> Problem requirements
Please pull every line from the data below that contains the string "region". Case counts.

> Task material
□ □ □

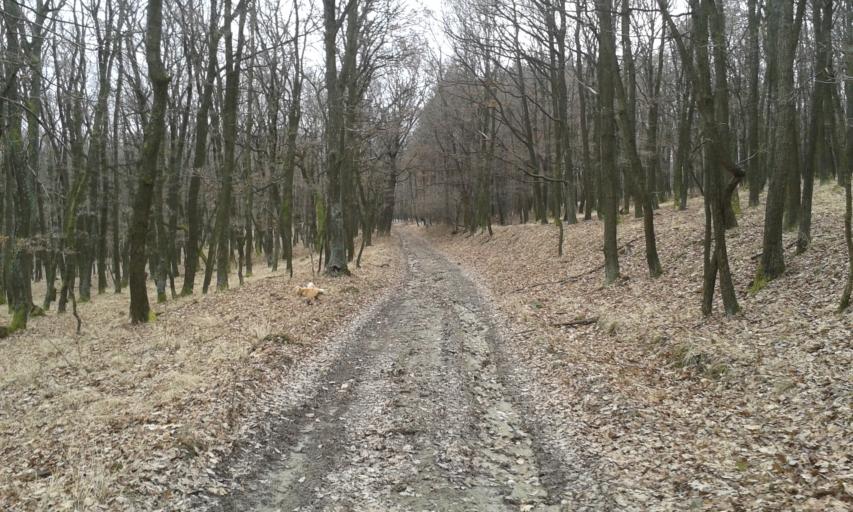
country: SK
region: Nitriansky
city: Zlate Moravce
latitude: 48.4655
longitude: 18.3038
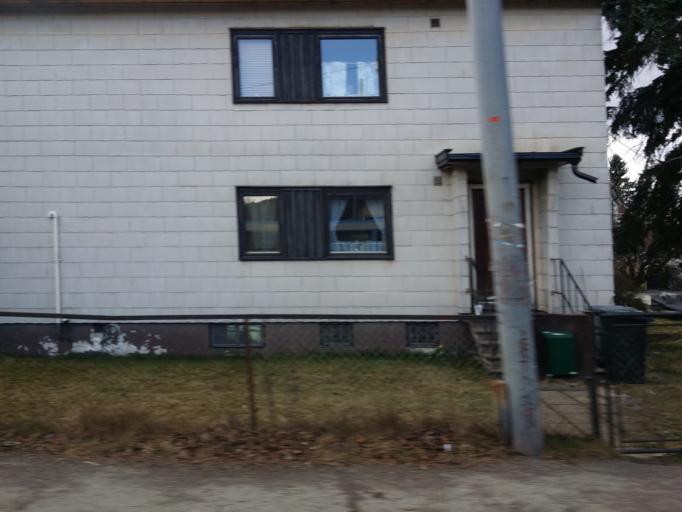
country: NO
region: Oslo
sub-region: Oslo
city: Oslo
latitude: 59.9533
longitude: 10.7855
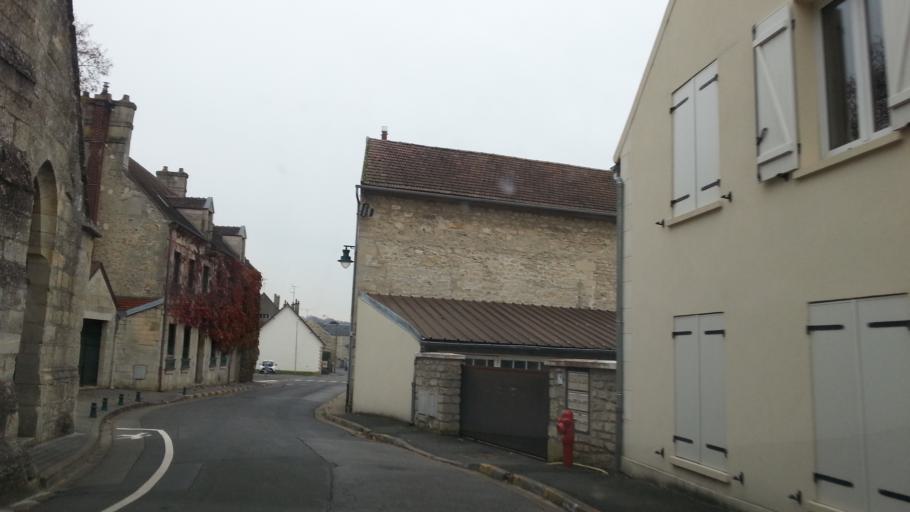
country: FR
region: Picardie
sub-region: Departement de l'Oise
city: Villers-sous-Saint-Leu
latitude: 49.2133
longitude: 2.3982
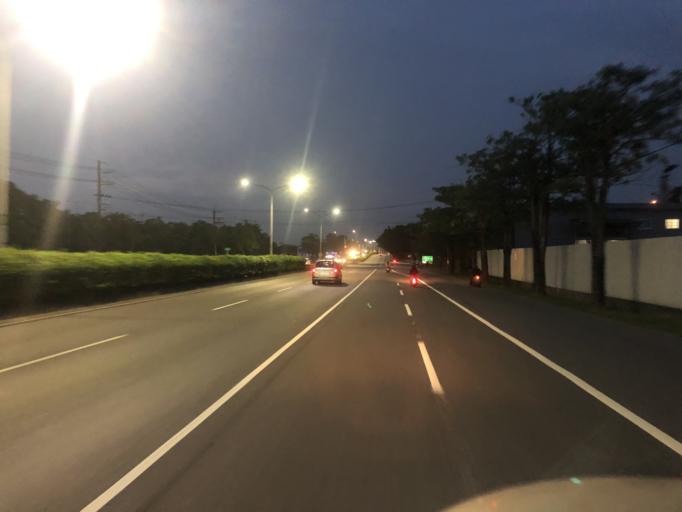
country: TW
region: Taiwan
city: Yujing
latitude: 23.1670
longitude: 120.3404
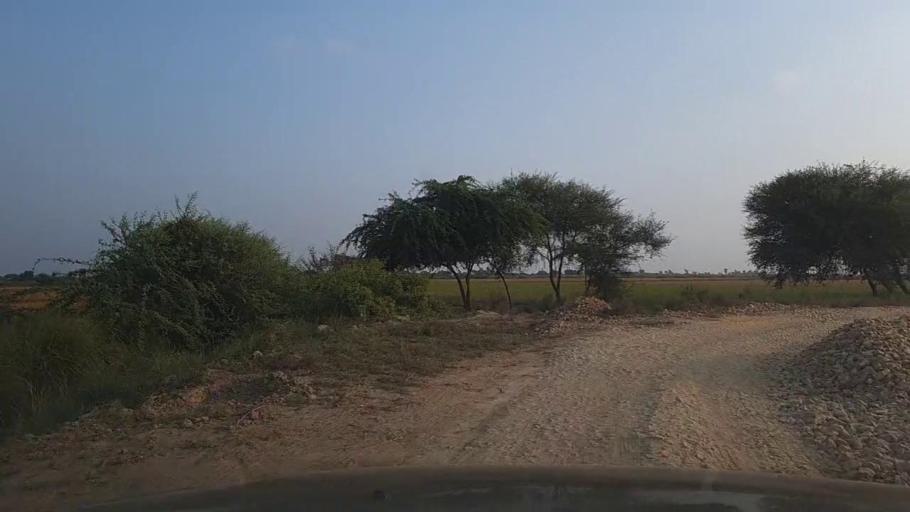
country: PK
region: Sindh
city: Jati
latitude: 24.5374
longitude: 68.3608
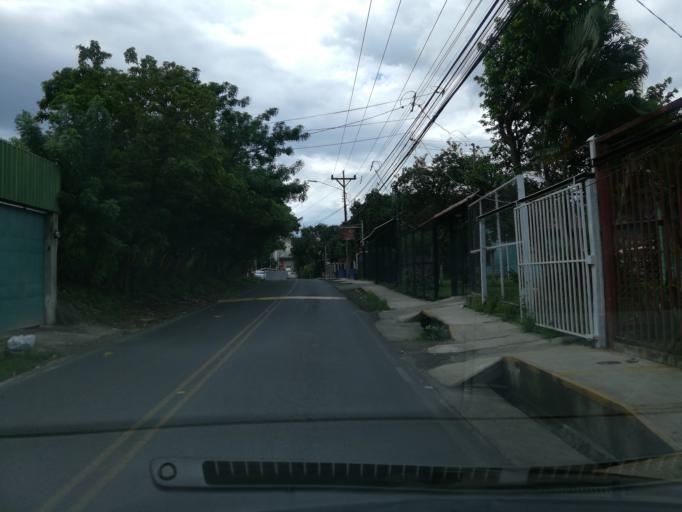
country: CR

□ □ □

> Solution below
region: Nitriansky
region: Oslo
sub-region: Oslo
region: Picardie
sub-region: Departement de l'Oise
region: Taiwan
region: Sindh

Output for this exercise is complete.